Teaching and Learning in Kyto: OMG!!


5 October 2011

Kyoto University is a big bustling place, now alive with flocks and flocks of students, all cuter than we have ever imagined people could be.

I have now met my two classes, each for the first time. How did it go? Don't ask me. The first session was me telling them who I was, and them starting to tell me who they are. I am speaking English (what else?), and they seem to be listening. I have told them again and again that it's my responsibility to make myself understood to them; not theirs to struggle unduly to understand me. A few of the students speak English quite well, and I think most all of them understand it much better than they speak it. I'll keep trying to make it O.K. for them to ask for a translation, or to ask me to slow down or say it again.
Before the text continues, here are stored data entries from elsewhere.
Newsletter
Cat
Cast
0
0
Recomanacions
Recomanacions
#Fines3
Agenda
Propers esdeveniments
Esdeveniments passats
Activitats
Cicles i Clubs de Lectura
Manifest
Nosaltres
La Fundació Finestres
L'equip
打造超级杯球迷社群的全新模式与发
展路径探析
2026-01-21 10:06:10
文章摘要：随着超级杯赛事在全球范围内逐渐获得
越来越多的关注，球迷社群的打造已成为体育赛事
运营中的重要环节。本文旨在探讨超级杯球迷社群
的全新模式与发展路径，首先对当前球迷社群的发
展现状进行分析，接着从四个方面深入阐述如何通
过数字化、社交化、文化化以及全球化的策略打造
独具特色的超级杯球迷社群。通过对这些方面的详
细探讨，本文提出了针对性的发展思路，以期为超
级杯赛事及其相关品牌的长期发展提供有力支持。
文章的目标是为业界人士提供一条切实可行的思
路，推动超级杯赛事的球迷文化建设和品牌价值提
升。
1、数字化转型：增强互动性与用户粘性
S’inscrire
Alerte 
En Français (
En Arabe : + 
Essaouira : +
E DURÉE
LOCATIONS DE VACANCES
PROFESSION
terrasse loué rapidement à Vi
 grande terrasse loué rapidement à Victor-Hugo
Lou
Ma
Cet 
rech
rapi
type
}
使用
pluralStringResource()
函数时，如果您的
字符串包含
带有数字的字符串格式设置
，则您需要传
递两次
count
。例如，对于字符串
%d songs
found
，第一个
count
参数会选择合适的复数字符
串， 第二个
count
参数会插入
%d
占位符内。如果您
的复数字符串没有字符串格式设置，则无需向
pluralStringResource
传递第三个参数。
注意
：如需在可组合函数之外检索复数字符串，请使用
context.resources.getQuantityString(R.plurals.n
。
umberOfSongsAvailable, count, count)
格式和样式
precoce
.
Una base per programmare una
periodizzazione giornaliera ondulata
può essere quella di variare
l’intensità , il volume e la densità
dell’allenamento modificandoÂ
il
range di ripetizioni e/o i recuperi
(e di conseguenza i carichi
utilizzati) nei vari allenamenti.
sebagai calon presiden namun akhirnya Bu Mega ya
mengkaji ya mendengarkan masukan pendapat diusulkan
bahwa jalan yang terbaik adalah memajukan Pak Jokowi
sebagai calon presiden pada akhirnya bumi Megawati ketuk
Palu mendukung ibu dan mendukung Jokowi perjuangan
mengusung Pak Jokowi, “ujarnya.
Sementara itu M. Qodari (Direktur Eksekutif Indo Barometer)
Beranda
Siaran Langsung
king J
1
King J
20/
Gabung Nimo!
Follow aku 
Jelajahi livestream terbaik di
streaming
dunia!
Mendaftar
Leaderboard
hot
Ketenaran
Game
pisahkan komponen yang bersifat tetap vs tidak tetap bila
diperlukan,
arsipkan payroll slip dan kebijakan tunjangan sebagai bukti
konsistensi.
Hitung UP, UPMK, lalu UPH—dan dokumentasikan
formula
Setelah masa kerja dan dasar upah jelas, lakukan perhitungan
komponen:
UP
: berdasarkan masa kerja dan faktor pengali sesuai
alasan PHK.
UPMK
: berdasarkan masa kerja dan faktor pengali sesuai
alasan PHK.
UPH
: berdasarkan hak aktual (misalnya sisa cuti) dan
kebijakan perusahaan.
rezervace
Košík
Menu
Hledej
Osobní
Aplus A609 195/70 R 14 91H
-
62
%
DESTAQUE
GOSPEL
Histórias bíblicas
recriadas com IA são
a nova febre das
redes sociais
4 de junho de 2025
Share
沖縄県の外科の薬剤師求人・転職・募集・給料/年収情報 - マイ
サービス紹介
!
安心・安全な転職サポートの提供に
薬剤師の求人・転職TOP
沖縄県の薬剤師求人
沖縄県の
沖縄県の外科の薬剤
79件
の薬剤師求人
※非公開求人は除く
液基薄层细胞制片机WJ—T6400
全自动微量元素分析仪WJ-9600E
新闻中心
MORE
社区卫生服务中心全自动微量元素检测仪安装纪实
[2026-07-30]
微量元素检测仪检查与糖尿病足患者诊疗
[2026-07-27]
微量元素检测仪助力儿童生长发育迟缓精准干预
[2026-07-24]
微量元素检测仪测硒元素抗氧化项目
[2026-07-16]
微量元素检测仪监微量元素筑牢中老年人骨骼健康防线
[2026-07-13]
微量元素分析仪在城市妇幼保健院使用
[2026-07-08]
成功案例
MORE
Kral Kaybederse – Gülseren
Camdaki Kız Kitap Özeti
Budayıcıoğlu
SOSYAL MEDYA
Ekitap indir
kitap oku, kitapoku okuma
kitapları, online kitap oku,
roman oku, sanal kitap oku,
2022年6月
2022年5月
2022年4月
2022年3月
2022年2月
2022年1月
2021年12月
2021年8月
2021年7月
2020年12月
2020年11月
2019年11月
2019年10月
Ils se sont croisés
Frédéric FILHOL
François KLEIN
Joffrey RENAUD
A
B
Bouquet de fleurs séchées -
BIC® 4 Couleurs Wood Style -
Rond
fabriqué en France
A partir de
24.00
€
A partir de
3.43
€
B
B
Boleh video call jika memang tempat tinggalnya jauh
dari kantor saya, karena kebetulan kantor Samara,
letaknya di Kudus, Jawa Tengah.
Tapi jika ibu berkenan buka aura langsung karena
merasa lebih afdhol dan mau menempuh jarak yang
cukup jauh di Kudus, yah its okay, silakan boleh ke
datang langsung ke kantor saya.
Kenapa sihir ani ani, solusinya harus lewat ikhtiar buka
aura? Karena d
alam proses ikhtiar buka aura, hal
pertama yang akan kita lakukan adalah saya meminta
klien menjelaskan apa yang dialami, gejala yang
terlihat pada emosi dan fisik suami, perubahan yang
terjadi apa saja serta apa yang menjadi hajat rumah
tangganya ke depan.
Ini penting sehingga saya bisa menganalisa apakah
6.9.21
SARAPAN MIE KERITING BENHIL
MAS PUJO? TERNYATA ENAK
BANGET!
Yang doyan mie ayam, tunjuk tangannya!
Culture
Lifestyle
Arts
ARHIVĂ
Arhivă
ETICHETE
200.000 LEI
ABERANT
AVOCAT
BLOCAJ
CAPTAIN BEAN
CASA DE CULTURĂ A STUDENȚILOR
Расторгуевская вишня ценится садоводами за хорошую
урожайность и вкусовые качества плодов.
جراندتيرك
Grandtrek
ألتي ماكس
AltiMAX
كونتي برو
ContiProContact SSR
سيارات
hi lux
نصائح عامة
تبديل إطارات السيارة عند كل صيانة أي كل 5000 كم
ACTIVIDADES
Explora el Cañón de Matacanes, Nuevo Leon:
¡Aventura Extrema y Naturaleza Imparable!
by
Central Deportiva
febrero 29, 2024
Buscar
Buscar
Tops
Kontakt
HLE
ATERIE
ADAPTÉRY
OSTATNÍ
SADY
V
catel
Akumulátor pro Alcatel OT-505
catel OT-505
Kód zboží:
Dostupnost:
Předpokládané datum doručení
Both classes are quite big; 14 students in each, which is many more people than I'm used to having in clinical seminars. Some of them are just beginning to work with their first cases, and others have up to three years of experience. Fortunately the material is so familiar to me that I feel right at home with it even after having been away from teaching for three years.

B. and I had our first intensive hiragana class this afternoon. Over a period of three hours we were drilled on making and recognizing the 40 odd hiragana characters (see above). It seems pretty hopeless. Even after we learn them, we then have to learn 40 odd katakana characters, and even then we won't be able to read the simplest Japanese text. We could, however, write any Japanese words we wanted to, phonetically.